§ Task objective
Could you return each entry below exactly as written, minus any pictures?

─── Material for this exercise ───

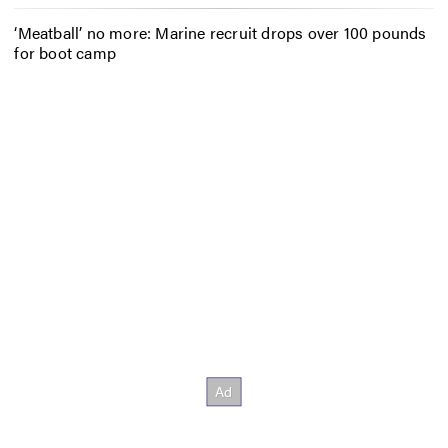
‘Meatball’ no more: Marine recruit drops over 100 pounds
for boot camp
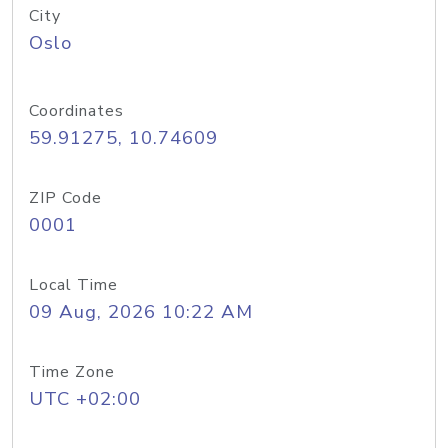
City
Oslo
Coordinates
59.91275, 10.74609
ZIP Code
0001
Local Time
09 Aug, 2026 10:22 AM
Time Zone
UTC +02:00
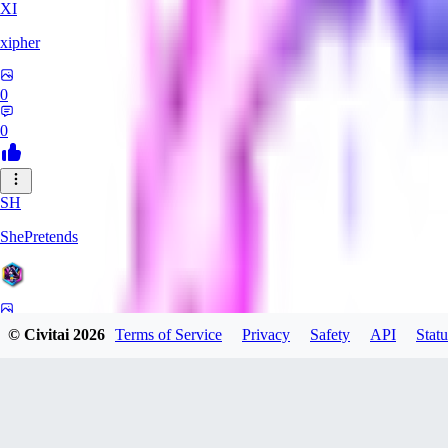
XI
xipher
0
0
SH
ShePretends
0
© Civitai
2026
Terms of Service
Privacy
Safety
API
Statu
0
PA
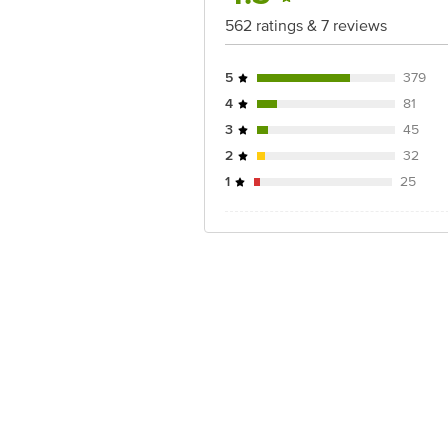
562 ratings & 7 reviews
5
379
4
81
3
45
2
32
1
25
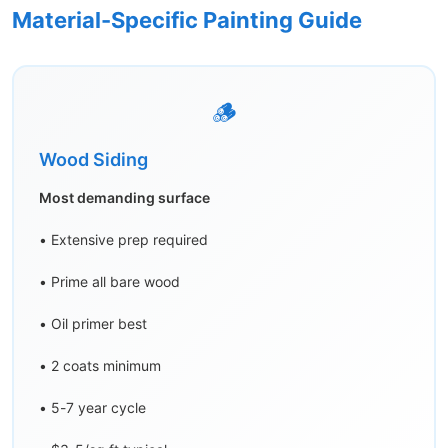
Material-Specific Painting Guide
🪵
Wood Siding
Most demanding surface
• Extensive prep required
• Prime all bare wood
• Oil primer best
• 2 coats minimum
• 5-7 year cycle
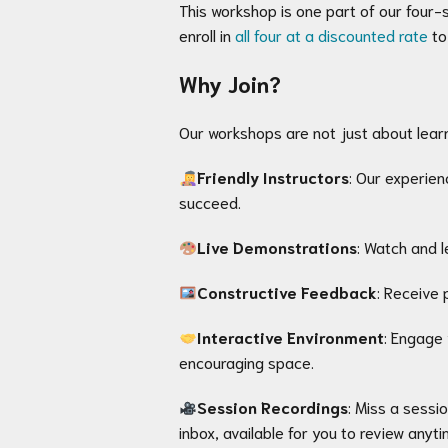
This workshop is one part of our four-s
enroll in
all four at a discounted rate
to
Why Join?
Our workshops are not just about lear
Friendly Instructors
: Our experie
succeed.
Live Demonstrations
: Watch and l
Constructive Feedback
: Receive 
Interactive Environment
: Engage 
encouraging space.
Session Recordings
: Miss a sessi
inbox, available for you to review anyti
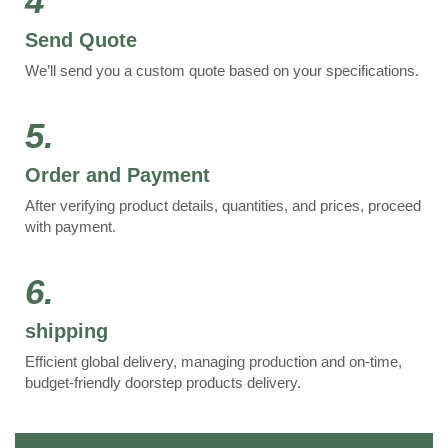
4
Send Quote
We’ll send you a custom quote based on your specifications.
5.
Order and Payment
After verifying product details, quantities, and prices, proceed
with payment.
6.
shipping
Efficient global delivery, managing production and on-time,
budget-friendly doorstep products delivery.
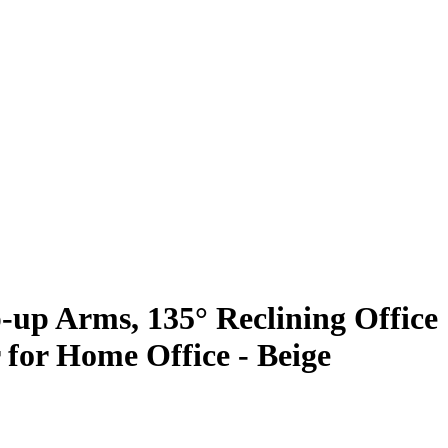
p-up Arms, 135° Reclining Office
 for Home Office - Beige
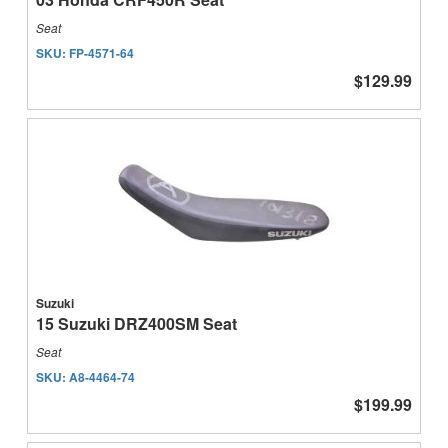
Seat
SKU:
FP-4571-64
$129.99
Suzuki
15 Suzuki DRZ400SM Seat
Seat
SKU:
A8-4464-74
$199.99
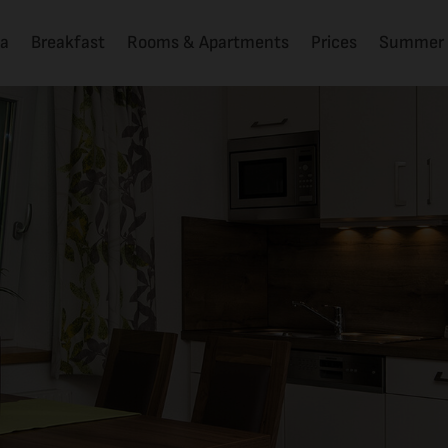
la
Breakfast
Rooms & Apartments
Prices
Summer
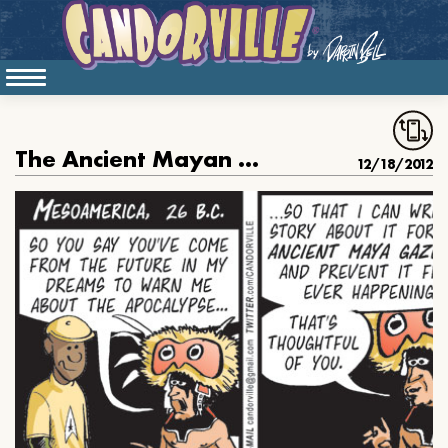
The Ancient Mayan Prophecy, part 2
12/18/2012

───

§ Exercise solution
‘Meatball’ no more: Marine recruit drops over 100 pounds
for boot camp
City
Oslo
Coordinates
59.91275, 10.74609
ZIP Code
0001
Local Time
09 Aug, 2026 10:22 AM
Time Zone
UTC +02:00
XI
xipher
0
0
SH
ShePretends
0
© Civitai
2026
Terms of Service
Privacy
Safety
API
Statu
0
PA
562 ratings & 7 reviews
5
379
4
81
3
45
2
32
1
25
Material-Specific Painting Guide
🪵
Wood Siding
Most demanding surface
• Extensive prep required
• Prime all bare wood
• Oil primer best
• 2 coats minimum
• 5-7 year cycle
This workshop is one part of our four-s
enroll in
all four at a discounted rate
to
Why Join?
Our workshops are not just about lear
Friendly Instructors
: Our experie
succeed.
Live Demonstrations
: Watch and l
Constructive Feedback
: Receive 
Interactive Environment
: Engage 
encouraging space.
Session Recordings
: Miss a sessi
inbox, available for you to review anyti
4
Send Quote
We’ll send you a custom quote based on your specifications.
5.
Order and Payment
After verifying product details, quantities, and prices, proceed
with payment.
6.
shipping
Efficient global delivery, managing production and on-time,
budget-friendly doorstep products delivery.
p-up Arms, 135° Reclining Office
 for Home Office - Beige
Seat
SKU:
FP-4571-64
$129.99
Suzuki
15 Suzuki DRZ400SM Seat
Seat
SKU:
A8-4464-74
$199.99
la
Breakfast
Rooms & Apartments
Prices
Summer
The Ancient Mayan Prophecy, part 2
12/18/2012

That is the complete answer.